Investigators questioned the Supreme Court justices to determine who leaked Justice Samuel Alito’s draft opinion in Dobbs v. Jackson Women’s Health Organization last year. Those affidavits were not coerced signatures against the individuals’ consent.
Once word of the document’s breach spread in May 2022, Alito warned that “the majority of those who desire to overturn Roe and Casey are targets for assassination” because “it provided them a strong reason to think they might stop it by killing one of us.”
According to a statement released Friday, Supreme Court Marshal Gail Curley said she had “spoken to all of the Justices, and some of them more than once.”
They “actively worked with her,” she added of the judges, who she said both questioned and answered. I investigated several conceivable relationships and came up empty-handed regarding the Justices and their spouses.
This, she explained, was why she thought obtaining affidavits from the Justices was optional.
On Thursday, the Court stated it had been unable to determine who had leaked the material to Politico. This prompted the following comment from Curley.
Throughout the inquiry, 97 individuals were interviewed. It was noted in the research that “Court officials, both temporary (law clerks) and permanent, who had or may have access to the draft opinion from the time it was originally sent out until the time it was published” were scrutinized thoroughly.
Affidavits were required to ensure that these individuals had not discussed the Dobbs draft ruling with anybody outside the Supreme Court. No one else was required to submit an affidavit but the Justices.
Contrary to the Court’s strict privacy norms, the probe showed that “several persons informed investigators that they their spouse or partner about the draft Dobbs opinion and the vote count.”

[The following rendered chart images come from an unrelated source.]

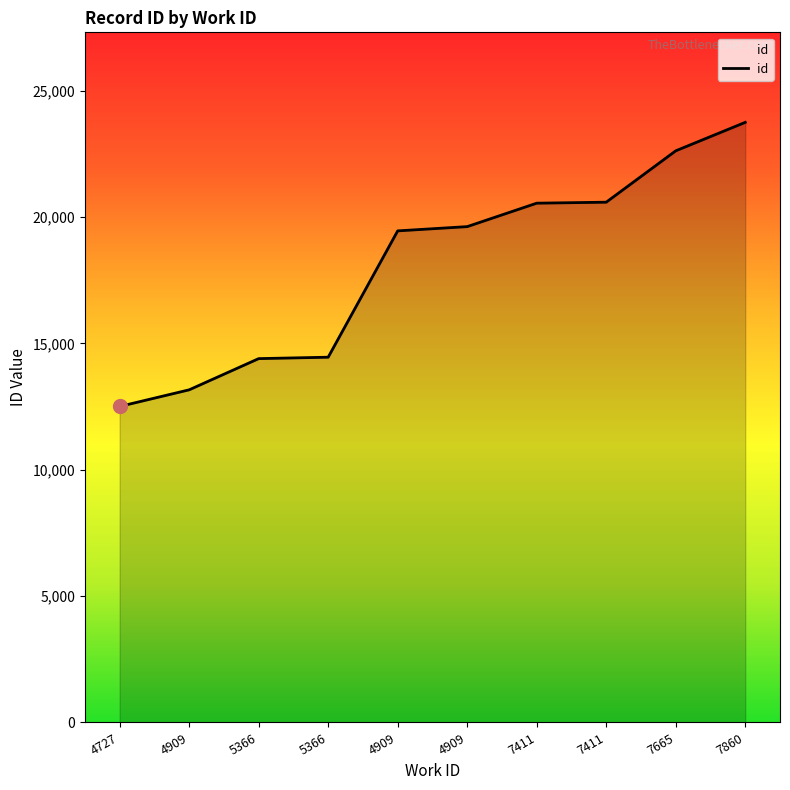

Is it true that the value at 4909 is 13396?

False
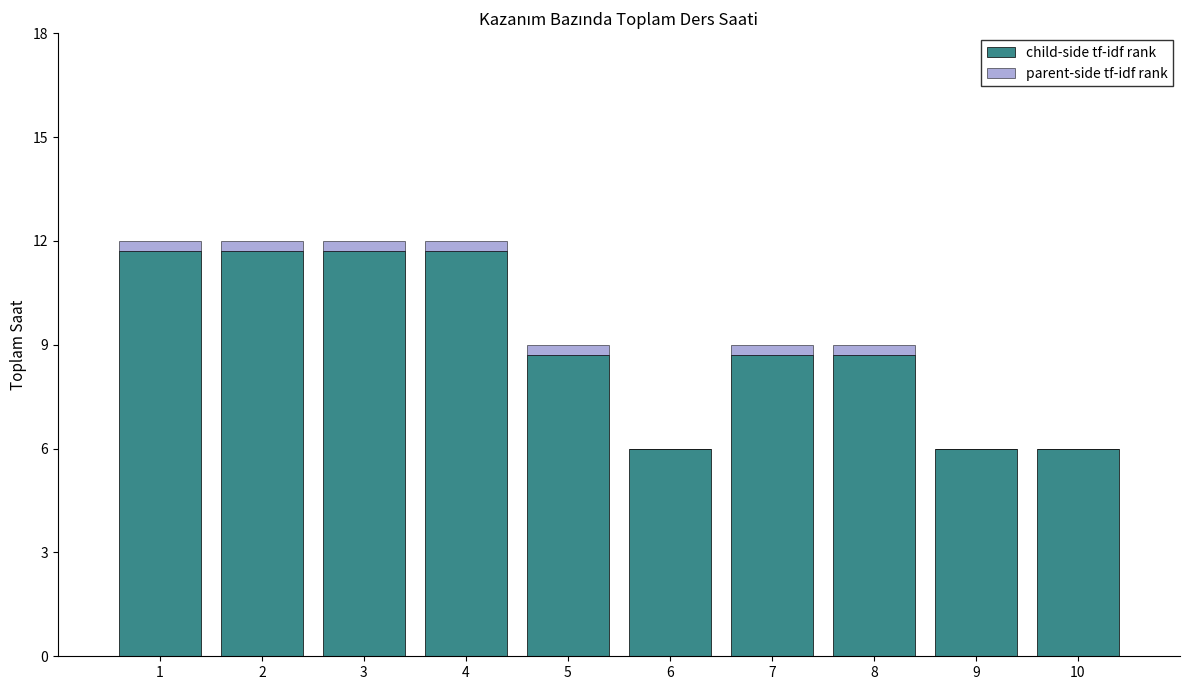

The value of child-side tf-idf rank at 8 is 11.9. True or false?

False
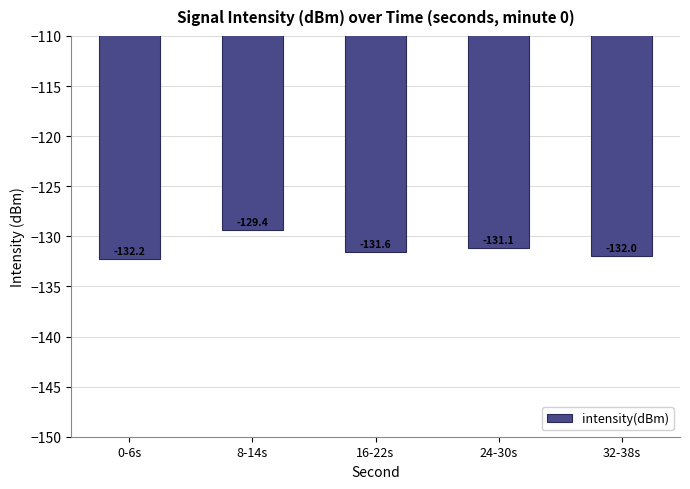

Read the value at 24-30s.

-131.1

As stated by the Marshal’s report, there is a need for further investigation. The investigators are still reviewing the electronic evidence they have gathered as they proceed with the investigation.
More studies will be conducted “to the extent that further inquiry turns up fresh evidence or leads,” as stated in the article. The disclosure of the draft judgment by a Court employee would have been a significant violation of confidence in a system that depends significantly on individuals being honest and has little safeguards over who may see what.
The following sections of the United States Code are mentioned in the report as being pertinent to the issue at hand:
Violators of 18 U.S.C. 371 face up to five years in jail and a $250,000 fine.
U.S. Code Title 18 Section 401 states, “A court of the United States shall have the ability to penalize contempt of its authority.” Both “misbehavior of any individual in its presence or close enough to it to hinder the administration of justice” and “misbehavior of any of its personnel in the exercise of their official responsibilities” fall under this category.
Removing any United States property or record without authorization is a crime under 18 U.S.C. 641.
A violation of 18 U.S.C. 1030 would be unauthorized or excessive computer use to obtain government information.
Federal law makes it a crime to “corruptly endeavor to influence, intimidate, or stop any officer in or of any United States court from executing his duties.”
If you hand over or leave documents with a court official in the United States, the records are considered to remain in the country for purposes of 18 U.S.C.